◆ INSTRUCTION
Leaving out every image, restate all the records word for word.

◆ Entries taken from a collection
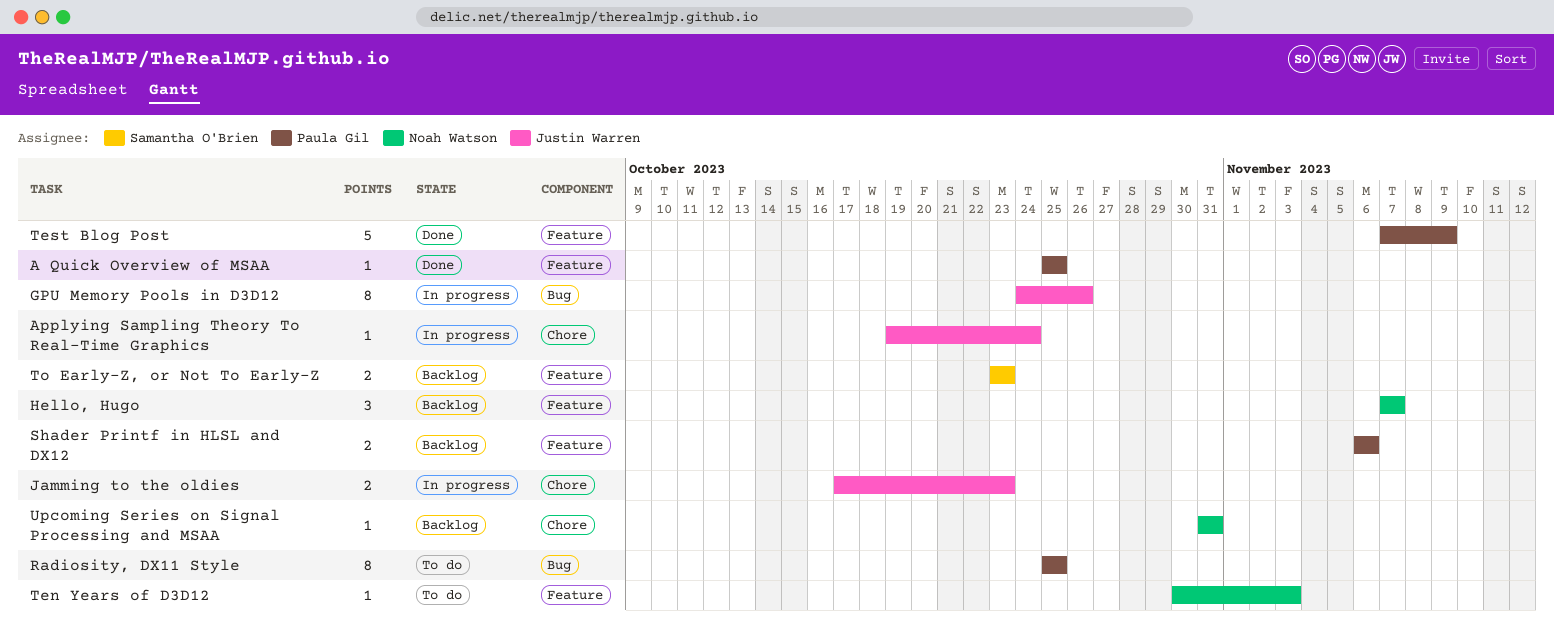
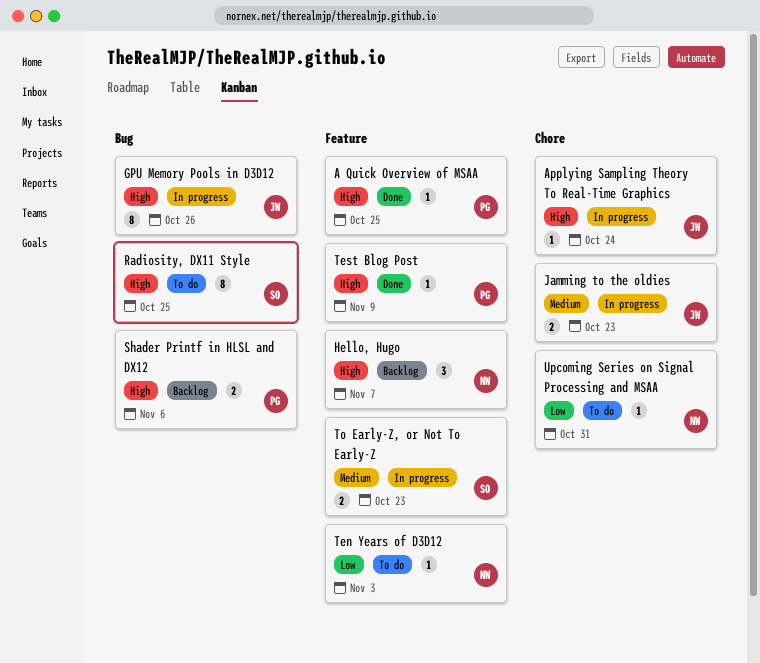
Radiosity, DX11 Style, owner: Paula Gil -> Samantha O'Brien
Shader Printf in HLSL and DX12, label: Feature -> Bug
Test Blog Post, estimate: 5 -> 1
To Early-Z, or Not To Early-Z, status: Backlog -> In progress
Upcoming Series on Signal Processing and MSAA, status: Backlog -> To do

◆ EXERCISE OUTPUT
Radiosity, DX11 Style, owner: Paula Gil -> Samantha O'Brien
Shader Printf in HLSL and DX12, label: Feature -> Bug
Test Blog Post, estimate: 5 -> 1
To Early-Z, or Not To Early-Z, status: Backlog -> In progress
Upcoming Series on Signal Processing and MSAA, status: Backlog -> To do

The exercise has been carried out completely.